The statue was gone. Now I heard a noise in the hall that sounded—but I must have imagined it—like a murmur of angry voices. Now I was really scared, and I wanted Mom. But I stopped with my hand on the doorknob. If I opened that door and went out, I’d be in full view of all the statues, and they were between me and the studio. Whatever was happening, I didn’t want them to know I was watching.

 

That left the window, and just before I climbed out, I turned back and picked up the fireplace poker. It was the only thing at all like a weapon that was definitely not also a work of art. I’d wondered about it. In a house where everything was art, this one tool was clearly just that: a tool, bought at the hardware store, straight, dull, and heavy.

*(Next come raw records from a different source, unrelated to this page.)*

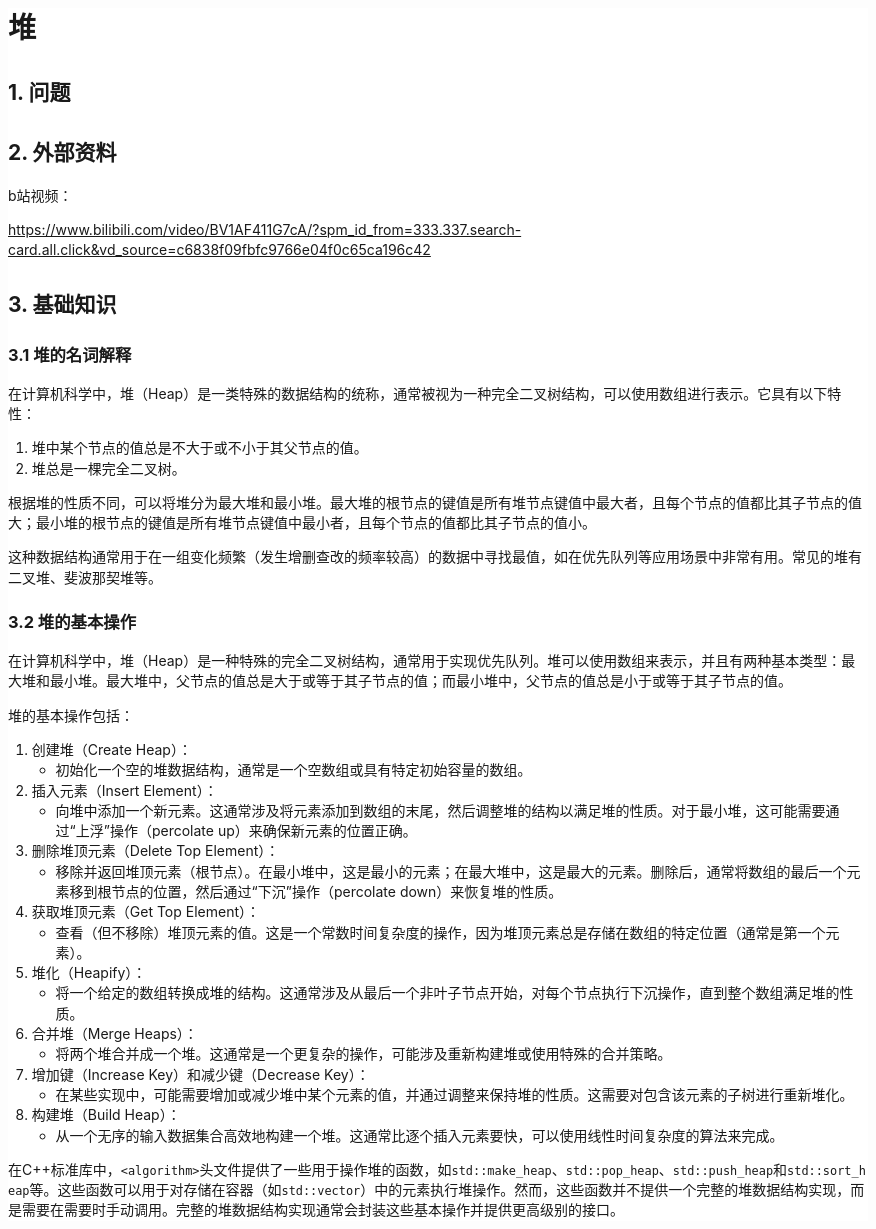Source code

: # 堆

## 1. 问题

## 2. 外部资料

b站视频：

https://www.bilibili.com/video/BV1AF411G7cA/?spm_id_from=333.337.search-card.all.click&vd_source=c6838f09fbfc9766e04f0c65ca196c42

## 3. 基础知识

### 3.1 堆的名词解释

在计算机科学中，堆（Heap）是一类特殊的数据结构的统称，通常被视为一种完全二叉树结构，可以使用数组进行表示。它具有以下特性：

1. 堆中某个节点的值总是不大于或不小于其父节点的值。
2. 堆总是一棵完全二叉树。

根据堆的性质不同，可以将堆分为最大堆和最小堆。最大堆的根节点的键值是所有堆节点键值中最大者，且每个节点的值都比其子节点的值大；最小堆的根节点的键值是所有堆节点键值中最小者，且每个节点的值都比其子节点的值小。

这种数据结构通常用于在一组变化频繁（发生增删查改的频率较高）的数据中寻找最值，如在优先队列等应用场景中非常有用。常见的堆有二叉堆、斐波那契堆等。

### 3.2 堆的基本操作

在计算机科学中，堆（Heap）是一种特殊的完全二叉树结构，通常用于实现优先队列。堆可以使用数组来表示，并且有两种基本类型：最大堆和最小堆。最大堆中，父节点的值总是大于或等于其子节点的值；而最小堆中，父节点的值总是小于或等于其子节点的值。

堆的基本操作包括：

1. 创建堆（Create Heap）：
   - 初始化一个空的堆数据结构，通常是一个空数组或具有特定初始容量的数组。
2. 插入元素（Insert Element）：
   - 向堆中添加一个新元素。这通常涉及将元素添加到数组的末尾，然后调整堆的结构以满足堆的性质。对于最小堆，这可能需要通过“上浮”操作（percolate up）来确保新元素的位置正确。
3. 删除堆顶元素（Delete Top Element）：
   - 移除并返回堆顶元素（根节点）。在最小堆中，这是最小的元素；在最大堆中，这是最大的元素。删除后，通常将数组的最后一个元素移到根节点的位置，然后通过“下沉”操作（percolate down）来恢复堆的性质。
4. 获取堆顶元素（Get Top Element）：
   - 查看（但不移除）堆顶元素的值。这是一个常数时间复杂度的操作，因为堆顶元素总是存储在数组的特定位置（通常是第一个元素）。
5. 堆化（Heapify）：
   - 将一个给定的数组转换成堆的结构。这通常涉及从最后一个非叶子节点开始，对每个节点执行下沉操作，直到整个数组满足堆的性质。
6. 合并堆（Merge Heaps）：
   - 将两个堆合并成一个堆。这通常是一个更复杂的操作，可能涉及重新构建堆或使用特殊的合并策略。
7. 增加键（Increase Key）和减少键（Decrease Key）：
   - 在某些实现中，可能需要增加或减少堆中某个元素的值，并通过调整来保持堆的性质。这需要对包含该元素的子树进行重新堆化。
8. 构建堆（Build Heap）：
   - 从一个无序的输入数据集合高效地构建一个堆。这通常比逐个插入元素要快，可以使用线性时间复杂度的算法来完成。

在C++标准库中，`<algorithm>`头文件提供了一些用于操作堆的函数，如`std::make_heap`、`std::pop_heap`、`std::push_heap`和`std::sort_heap`等。这些函数可以用于对存储在容器（如`std::vector`）中的元素执行堆操作。然而，这些函数并不提供一个完整的堆数据结构实现，而是需要在需要时手动调用。完整的堆数据结构实现通常会封装这些基本操作并提供更高级别的接口。
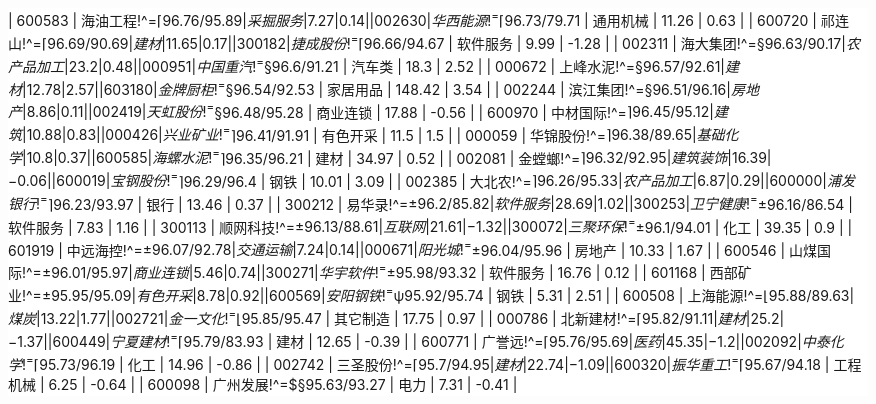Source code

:| 600583 | 海油工程!^=$⌈96.76/95.89 |  采掘服务  |    7.27   |  0.14  |
| 002630 | 华西能源!^=$⌈96.73/79.71 |  通用机械  |   11.26   |  0.63  |
| 600720 |  祁连山!^=$⌈96.69/90.69  |    建材    |   11.65   |  0.17  |
| 300182 | 捷成股份!^=$⌈96.66/94.67 |  软件服务  |    9.99   | -1.28  |
| 002311 | 海大集团!^=$§96.63/90.17 | 农产品加工 |    23.2   |  0.48  |
| 000951 | 中国重汽!^=$§96.6/91.21  |   汽车类   |    18.3   |  2.52  |
| 000672 | 上峰水泥!^=$§96.57/92.61 |    建材    |   12.78   |  2.57  |
| 603180 | 金牌厨柜!^=$§96.54/92.53 |  家居用品  |   148.42  |  3.54  |
| 002244 | 滨江集团!^=$§96.51/96.16 |   房地产   |    8.86   |  0.11  |
| 002419 | 天虹股份!^=$§96.48/95.28 |  商业连锁  |   17.88   | -0.56  |
| 600970 | 中材国际!^=$⌉96.45/95.12 |    建筑    |   10.88   |  0.83  |
| 000426 | 兴业矿业!^=$⌉96.41/91.91 |  有色开采  |    11.5   |  1.5   |
| 000059 | 华锦股份!^=$⌉96.38/89.65 |  基础化学  |    10.8   |  0.37  |
| 600585 | 海螺水泥!^=$⌉96.35/96.21 |    建材    |   34.97   |  0.52  |
| 002081 |  金螳螂!^=$⌉96.32/92.95  |  建筑装饰  |   16.39   | -0.06  |
| 600019 | 宝钢股份!^=$⌉96.29/96.4  |    钢铁    |   10.01   |  3.09  |
| 002385 |  大北农!^=$⌉96.26/95.33  | 农产品加工 |    6.87   |  0.29  |
| 600000 | 浦发银行!^=$⌉96.23/93.97 |    银行    |   13.46   |  0.37  |
| 300212 |  易华录!^=$±96.2/85.82   |  软件服务  |   28.69   |  1.02  |
| 300253 | 卫宁健康!^=$±96.16/86.54 |  软件服务  |    7.83   |  1.16  |
| 300113 | 顺网科技!^=$±96.13/88.61 |   互联网   |   21.61   | -1.32  |
| 300072 | 三聚环保!^=$±96.1/94.01  |    化工    |   39.35   |  0.9   |
| 601919 | 中远海控!^=$±96.07/92.78 |  交通运输  |    7.24   |  0.14  |
| 000671 |  阳光城!^=$±96.04/95.96  |   房地产   |   10.33   |  1.67  |
| 600546 | 山煤国际!^=$±96.01/95.97 |  商业连锁  |    5.46   |  0.74  |
| 300271 | 华宇软件!^=$±95.98/93.32 |  软件服务  |   16.76   |  0.12  |
| 601168 | 西部矿业!^=$±95.95/95.09 |  有色开采  |    8.78   |  0.92  |
| 600569 | 安阳钢铁!^=$ψ95.92/95.74 |    钢铁    |    5.31   |  2.51  |
| 600508 | 上海能源!^=$⌊95.88/89.63 |    煤炭    |   13.22   |  1.77  |
| 002721 | 金一文化!^=$⌊95.85/95.47 |  其它制造  |   17.75   |  0.97  |
| 000786 | 北新建材!^=$⌈95.82/91.11 |    建材    |    25.2   | -1.37  |
| 600449 | 宁夏建材!^=$⌈95.79/83.93 |    建材    |   12.65   | -0.39  |
| 600771 |  广誉远!^=$⌈95.76/95.69  |    医药    |   45.35   |  -1.2  |
| 002092 | 中泰化学!^=$⌈95.73/96.19 |    化工    |   14.96   | -0.86  |
| 002742 | 三圣股份!^=$⌈95.7/94.95  |    建材    |   22.74   | -1.09  |
| 600320 | 振华重工!^=$⌈95.67/94.18 |  工程机械  |    6.25   | -0.64  |
| 600098 | 广州发展!^=$§95.63/93.27 |    电力    |    7.31   | -0.41  |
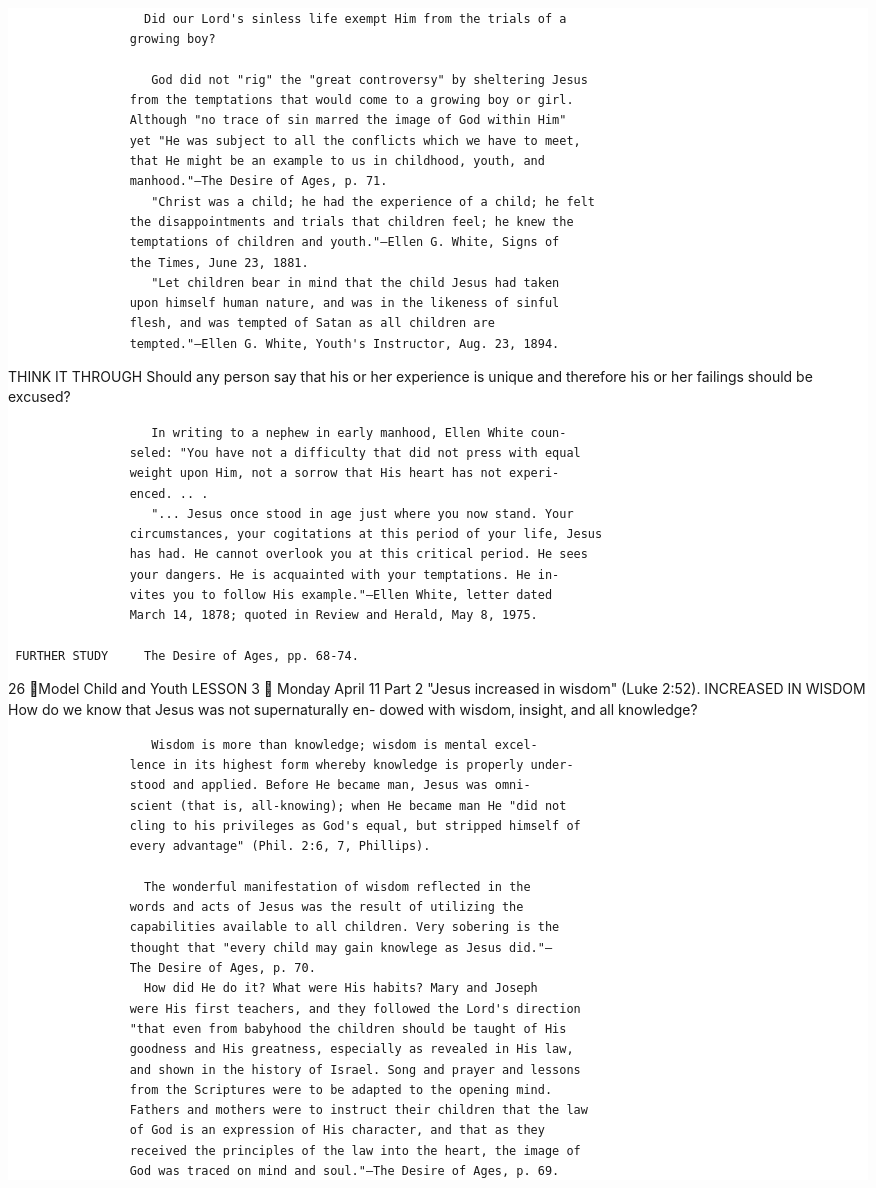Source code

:                        Did our Lord's sinless life exempt Him from the trials of a
                     growing boy?

                        God did not "rig" the "great controversy" by sheltering Jesus
                     from the temptations that would come to a growing boy or girl.
                     Although "no trace of sin marred the image of God within Him"
                     yet "He was subject to all the conflicts which we have to meet,
                     that He might be an example to us in childhood, youth, and
                     manhood."—The Desire of Ages, p. 71.
                        "Christ was a child; he had the experience of a child; he felt
                     the disappointments and trials that children feel; he knew the
                     temptations of children and youth."—Ellen G. White, Signs of
                     the Times, June 23, 1881.
                        "Let children bear in mind that the child Jesus had taken
                     upon himself human nature, and was in the likeness of sinful
                     flesh, and was tempted of Satan as all children are
                     tempted."—Ellen G. White, Youth's Instructor, Aug. 23, 1894.

THINK IT THROUGH       Should any person say that his or her experience is unique
                     and therefore his or her failings should be excused?

                        In writing to a nephew in early manhood, Ellen White coun-
                     seled: "You have not a difficulty that did not press with equal
                     weight upon Him, not a sorrow that His heart has not experi-
                     enced. .. .
                        "... Jesus once stood in age just where you now stand. Your
                     circumstances, your cogitations at this period of your life, Jesus
                     has had. He cannot overlook you at this critical period. He sees
                     your dangers. He is acquainted with your temptations. He in-
                     vites you to follow His example."—Ellen White, letter dated
                     March 14, 1878; quoted in Review and Herald, May 8, 1975.

     FURTHER STUDY     The Desire of Ages, pp. 68-74.


26
Model Child and Youth           LESSON 3                              ❑   Monday
                                                                          April 11
            Part 2     "Jesus increased in wisdom" (Luke 2:52).
        INCREASED
       IN WISDOM       How do we know that Jesus was not supernaturally en-
                     dowed with wisdom, insight, and all knowledge?

                        Wisdom is more than knowledge; wisdom is mental excel-
                     lence in its highest form whereby knowledge is properly under-
                     stood and applied. Before He became man, Jesus was omni-
                     scient (that is, all-knowing); when He became man He "did not
                     cling to his privileges as God's equal, but stripped himself of
                     every advantage" (Phil. 2:6, 7, Phillips).

                       The wonderful manifestation of wisdom reflected in the
                     words and acts of Jesus was the result of utilizing the
                     capabilities available to all children. Very sobering is the
                     thought that "every child may gain knowlege as Jesus did."—
                     The Desire of Ages, p. 70.
                       How did He do it? What were His habits? Mary and Joseph
                     were His first teachers, and they followed the Lord's direction
                     "that even from babyhood the children should be taught of His
                     goodness and His greatness, especially as revealed in His law,
                     and shown in the history of Israel. Song and prayer and lessons
                     from the Scriptures were to be adapted to the opening mind.
                     Fathers and mothers were to instruct their children that the law
                     of God is an expression of His character, and that as they
                     received the principles of the law into the heart, the image of
                     God was traced on mind and soul."—The Desire of Ages, p. 69.
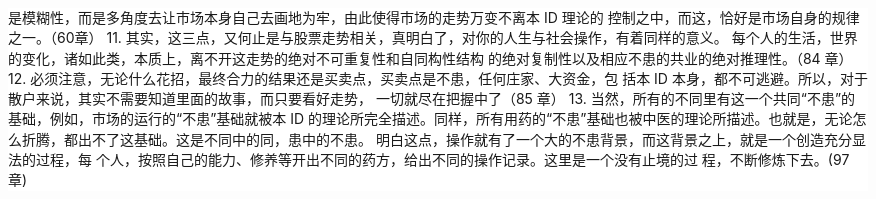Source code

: 是模糊性，而是多角度去让市场本身自己去画地为牢，由此使得市场的走势万变不离本 ID 理论的
控制之中，而这，恰好是市场自身的规律之一。（60章）
11. 其实，这三点，又何止是与股票走势相关，真明白了，对你的人生与社会操作，有着同样的意义。
每个人的生活，世界的变化，诸如此类，本质上，离不开这走势的绝对不可重复性和自同构性结构
的绝对复制性以及相应不患的共业的绝对推理性。（84 章）
12. 必须注意，无论什么花招，最终合力的结果还是买卖点，买卖点是不患，任何庄家、大资金，包
括本 ID 本身，都不可逃避。所以，对于散户来说，其实不需要知道里面的故事，而只要看好走势，
一切就尽在把握中了（85 章）
13. 当然，所有的不同里有这一个共同“不患”的基础，例如，市场的运行的“不患”基础就被本
ID 的理论所完全描述。同样，所有用药的“不患”基础也被中医的理论所描述。也就是，无论怎
么折腾，都出不了这基础。这是不同中的同，患中的不患。
明白这点，操作就有了一个大的不患背景，而这背景之上，就是一个创造充分显法的过程，每
个人，按照自己的能力、修养等开出不同的药方，给出不同的操作记录。这里是一个没有止境的过
程，不断修炼下去。(97章)
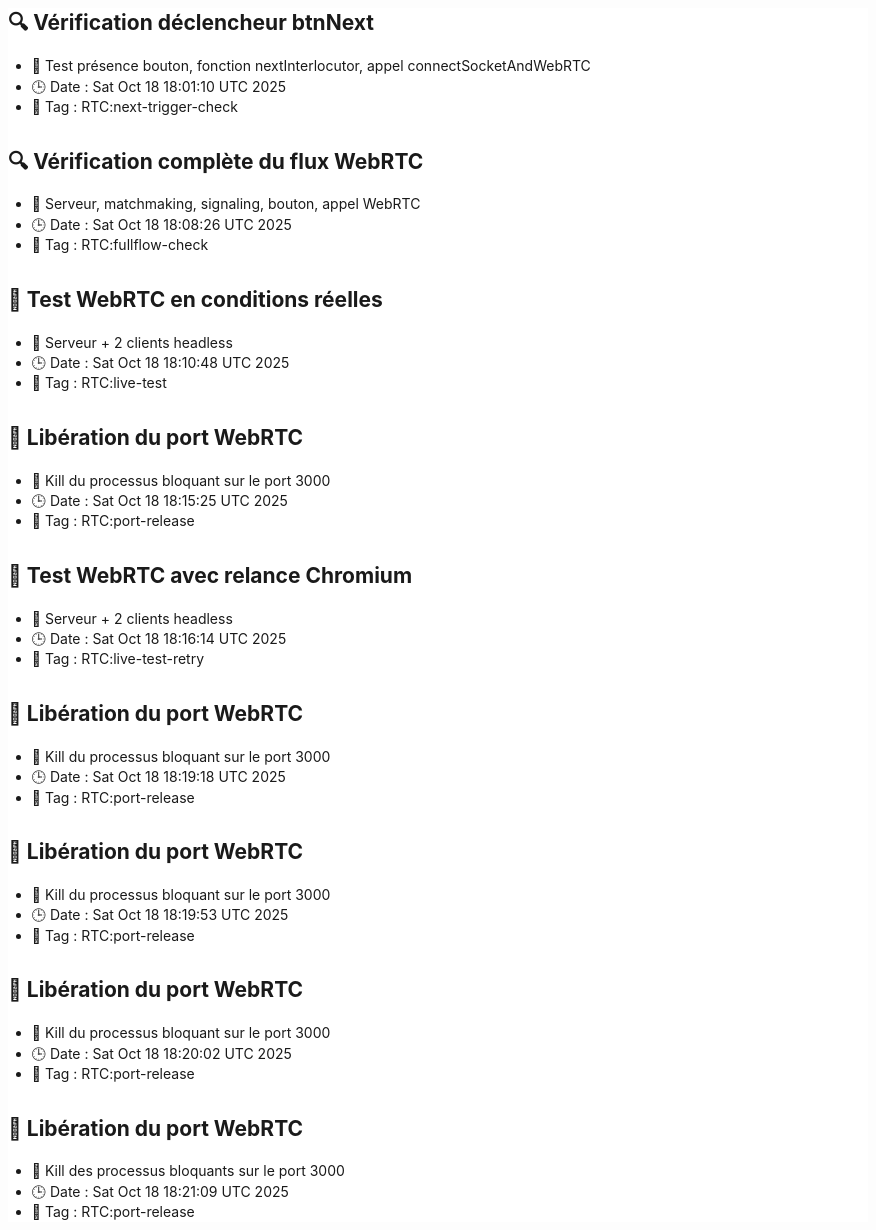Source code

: ## 🔍 Vérification déclencheur btnNext
- 📄 Test présence bouton, fonction nextInterlocutor, appel connectSocketAndWebRTC
- 🕒 Date : Sat Oct 18 18:01:10 UTC 2025
- 🔖 Tag : RTC:next-trigger-check

## 🔍 Vérification complète du flux WebRTC
- 📄 Serveur, matchmaking, signaling, bouton, appel WebRTC
- 🕒 Date : Sat Oct 18 18:08:26 UTC 2025
- 🔖 Tag : RTC:fullflow-check

## 🧪 Test WebRTC en conditions réelles
- 📄 Serveur + 2 clients headless
- 🕒 Date : Sat Oct 18 18:10:48 UTC 2025
- 🔖 Tag : RTC:live-test

## 🔪 Libération du port WebRTC
- 📄 Kill du processus bloquant sur le port 3000
- 🕒 Date : Sat Oct 18 18:15:25 UTC 2025
- 🔖 Tag : RTC:port-release

## 🧪 Test WebRTC avec relance Chromium
- 📄 Serveur + 2 clients headless
- 🕒 Date : Sat Oct 18 18:16:14 UTC 2025
- 🔖 Tag : RTC:live-test-retry

## 🔪 Libération du port WebRTC
- 📄 Kill du processus bloquant sur le port 3000
- 🕒 Date : Sat Oct 18 18:19:18 UTC 2025
- 🔖 Tag : RTC:port-release

## 🔪 Libération du port WebRTC
- 📄 Kill du processus bloquant sur le port 3000
- 🕒 Date : Sat Oct 18 18:19:53 UTC 2025
- 🔖 Tag : RTC:port-release

## 🔪 Libération du port WebRTC
- 📄 Kill du processus bloquant sur le port 3000
- 🕒 Date : Sat Oct 18 18:20:02 UTC 2025
- 🔖 Tag : RTC:port-release

## 🔪 Libération du port WebRTC
- 📄 Kill des processus bloquants sur le port 3000
- 🕒 Date : Sat Oct 18 18:21:09 UTC 2025
- 🔖 Tag : RTC:port-release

That weight felt good in my hand as I crawled out the window into the rain.

 

Creeping behind the bushes, I make my way toward the front of the house, where I hid behind the largest bush of all. The statue from the back garden stood on the porch, and the front door was opening, ever so slowly. The noise from within grew louder.

 

At that moment I knew that statue must not be allowed to enter the house. In my most commanding voice I yelled to them all to go back to their places, but the garden statue only turned to fix me with a malignant gaze from it’s blank stone eyes. If the statues wouldn’t obey me, I knew what I had to do.

 

Clutching the poker in both hands, raising it over my head, I ran for the porch, and brought the weapon down on the stone head with all my force. The impact numbed my hands, and bits of stone stung my arms and face. The statue split in two, and lay still.

 

The door swung open, and I felt the gaze of all the statues in the hall. Pretending I wasn’t scared to death, I stood taller, held onto that poker with both my stinging and numb hands, and faced the crowd.

 

Then I commanded them to return to their places, and they went.

Comments

  1. Crikey, I don't remember this at all. It's really scary - much like the Eurovision Song Contest which has just started and I'm watching for the first time in around thirty years!